▸ **EXERCISE**: Go through the whole listing below and change every "bounding box" to "bounding rectangle". Keep everything else the same.

Element and coordinate records:

* start *

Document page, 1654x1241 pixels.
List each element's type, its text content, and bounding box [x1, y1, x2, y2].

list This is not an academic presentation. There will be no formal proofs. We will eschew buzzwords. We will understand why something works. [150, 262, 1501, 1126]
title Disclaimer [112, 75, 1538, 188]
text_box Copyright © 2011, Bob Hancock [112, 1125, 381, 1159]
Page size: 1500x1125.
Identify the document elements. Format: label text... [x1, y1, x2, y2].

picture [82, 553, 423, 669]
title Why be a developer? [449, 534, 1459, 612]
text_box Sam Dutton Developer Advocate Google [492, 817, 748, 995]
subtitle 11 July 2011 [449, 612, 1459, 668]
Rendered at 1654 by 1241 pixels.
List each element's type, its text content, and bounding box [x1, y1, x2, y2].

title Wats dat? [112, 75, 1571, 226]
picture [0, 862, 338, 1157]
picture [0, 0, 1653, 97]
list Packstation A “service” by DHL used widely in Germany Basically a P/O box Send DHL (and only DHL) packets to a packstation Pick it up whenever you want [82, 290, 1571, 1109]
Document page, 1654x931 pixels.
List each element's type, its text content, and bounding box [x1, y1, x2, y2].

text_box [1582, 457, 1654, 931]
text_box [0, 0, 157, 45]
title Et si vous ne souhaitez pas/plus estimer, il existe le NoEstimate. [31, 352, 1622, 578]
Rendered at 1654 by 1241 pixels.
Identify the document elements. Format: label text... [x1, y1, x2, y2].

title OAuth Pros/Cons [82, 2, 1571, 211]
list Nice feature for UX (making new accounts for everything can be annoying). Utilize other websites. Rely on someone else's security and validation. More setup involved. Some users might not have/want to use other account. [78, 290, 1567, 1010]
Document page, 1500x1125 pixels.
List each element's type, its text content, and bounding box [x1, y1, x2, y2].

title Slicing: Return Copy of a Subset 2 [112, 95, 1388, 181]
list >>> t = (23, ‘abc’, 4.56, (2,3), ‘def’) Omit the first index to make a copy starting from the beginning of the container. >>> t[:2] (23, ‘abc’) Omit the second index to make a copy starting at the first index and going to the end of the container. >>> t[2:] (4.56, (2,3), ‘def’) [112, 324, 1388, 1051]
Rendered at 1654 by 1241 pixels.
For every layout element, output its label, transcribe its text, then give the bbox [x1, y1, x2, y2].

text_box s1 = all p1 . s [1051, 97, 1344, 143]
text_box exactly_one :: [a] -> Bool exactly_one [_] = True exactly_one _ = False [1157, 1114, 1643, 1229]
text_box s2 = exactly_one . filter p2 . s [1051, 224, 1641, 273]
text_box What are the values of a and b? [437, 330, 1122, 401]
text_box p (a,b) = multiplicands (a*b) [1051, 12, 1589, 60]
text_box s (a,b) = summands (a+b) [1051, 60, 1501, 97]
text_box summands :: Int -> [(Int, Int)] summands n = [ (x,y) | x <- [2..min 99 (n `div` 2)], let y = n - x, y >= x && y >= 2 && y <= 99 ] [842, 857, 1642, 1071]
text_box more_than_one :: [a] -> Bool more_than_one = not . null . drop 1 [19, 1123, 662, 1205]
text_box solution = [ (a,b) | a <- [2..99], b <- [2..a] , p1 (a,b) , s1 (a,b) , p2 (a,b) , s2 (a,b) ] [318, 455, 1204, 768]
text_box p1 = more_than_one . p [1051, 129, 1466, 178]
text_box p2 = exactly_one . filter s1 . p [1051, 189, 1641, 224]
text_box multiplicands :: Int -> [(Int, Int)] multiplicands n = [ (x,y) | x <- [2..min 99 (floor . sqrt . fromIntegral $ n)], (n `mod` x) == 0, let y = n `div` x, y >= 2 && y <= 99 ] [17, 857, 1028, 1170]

* end *

▸ **SOLUTION TO THE EXERCISE**:
Document page, 1654x1241 pixels.
List each element's type, its text content, and bounding rectangle [x1, y1, x2, y2].

list This is not an academic presentation. There will be no formal proofs. We will eschew buzzwords. We will understand why something works. [150, 262, 1501, 1126]
title Disclaimer [112, 75, 1538, 188]
text_box Copyright © 2011, Bob Hancock [112, 1125, 381, 1159]
Page size: 1500x1125.
Identify the document elements. Format: label text... [x1, y1, x2, y2].

picture [82, 553, 423, 669]
title Why be a developer? [449, 534, 1459, 612]
text_box Sam Dutton Developer Advocate Google [492, 817, 748, 995]
subtitle 11 July 2011 [449, 612, 1459, 668]
Rendered at 1654 by 1241 pixels.
List each element's type, its text content, and bounding rectangle [x1, y1, x2, y2].

title Wats dat? [112, 75, 1571, 226]
picture [0, 862, 338, 1157]
picture [0, 0, 1653, 97]
list Packstation A “service” by DHL used widely in Germany Basically a P/O box Send DHL (and only DHL) packets to a packstation Pick it up whenever you want [82, 290, 1571, 1109]
Document page, 1654x931 pixels.
List each element's type, its text content, and bounding rectangle [x1, y1, x2, y2].

text_box [1582, 457, 1654, 931]
text_box [0, 0, 157, 45]
title Et si vous ne souhaitez pas/plus estimer, il existe le NoEstimate. [31, 352, 1622, 578]
Rendered at 1654 by 1241 pixels.
Identify the document elements. Format: label text... [x1, y1, x2, y2].

title OAuth Pros/Cons [82, 2, 1571, 211]
list Nice feature for UX (making new accounts for everything can be annoying). Utilize other websites. Rely on someone else's security and validation. More setup involved. Some users might not have/want to use other account. [78, 290, 1567, 1010]
Document page, 1500x1125 pixels.
List each element's type, its text content, and bounding rectangle [x1, y1, x2, y2].

title Slicing: Return Copy of a Subset 2 [112, 95, 1388, 181]
list >>> t = (23, ‘abc’, 4.56, (2,3), ‘def’) Omit the first index to make a copy starting from the beginning of the container. >>> t[:2] (23, ‘abc’) Omit the second index to make a copy starting at the first index and going to the end of the container. >>> t[2:] (4.56, (2,3), ‘def’) [112, 324, 1388, 1051]
Rendered at 1654 by 1241 pixels.
For every layout element, output its label, transcribe its text, then give the bbox [x1, y1, x2, y2].

text_box s1 = all p1 . s [1051, 97, 1344, 143]
text_box exactly_one :: [a] -> Bool exactly_one [_] = True exactly_one _ = False [1157, 1114, 1643, 1229]
text_box s2 = exactly_one . filter p2 . s [1051, 224, 1641, 273]
text_box What are the values of a and b? [437, 330, 1122, 401]
text_box p (a,b) = multiplicands (a*b) [1051, 12, 1589, 60]
text_box s (a,b) = summands (a+b) [1051, 60, 1501, 97]
text_box summands :: Int -> [(Int, Int)] summands n = [ (x,y) | x <- [2..min 99 (n `div` 2)], let y = n - x, y >= x && y >= 2 && y <= 99 ] [842, 857, 1642, 1071]
text_box more_than_one :: [a] -> Bool more_than_one = not . null . drop 1 [19, 1123, 662, 1205]
text_box solution = [ (a,b) | a <- [2..99], b <- [2..a] , p1 (a,b) , s1 (a,b) , p2 (a,b) , s2 (a,b) ] [318, 455, 1204, 768]
text_box p1 = more_than_one . p [1051, 129, 1466, 178]
text_box p2 = exactly_one . filter s1 . p [1051, 189, 1641, 224]
text_box multiplicands :: Int -> [(Int, Int)] multiplicands n = [ (x,y) | x <- [2..min 99 (floor . sqrt . fromIntegral $ n)], (n `mod` x) == 0, let y = n `div` x, y >= 2 && y <= 99 ] [17, 857, 1028, 1170]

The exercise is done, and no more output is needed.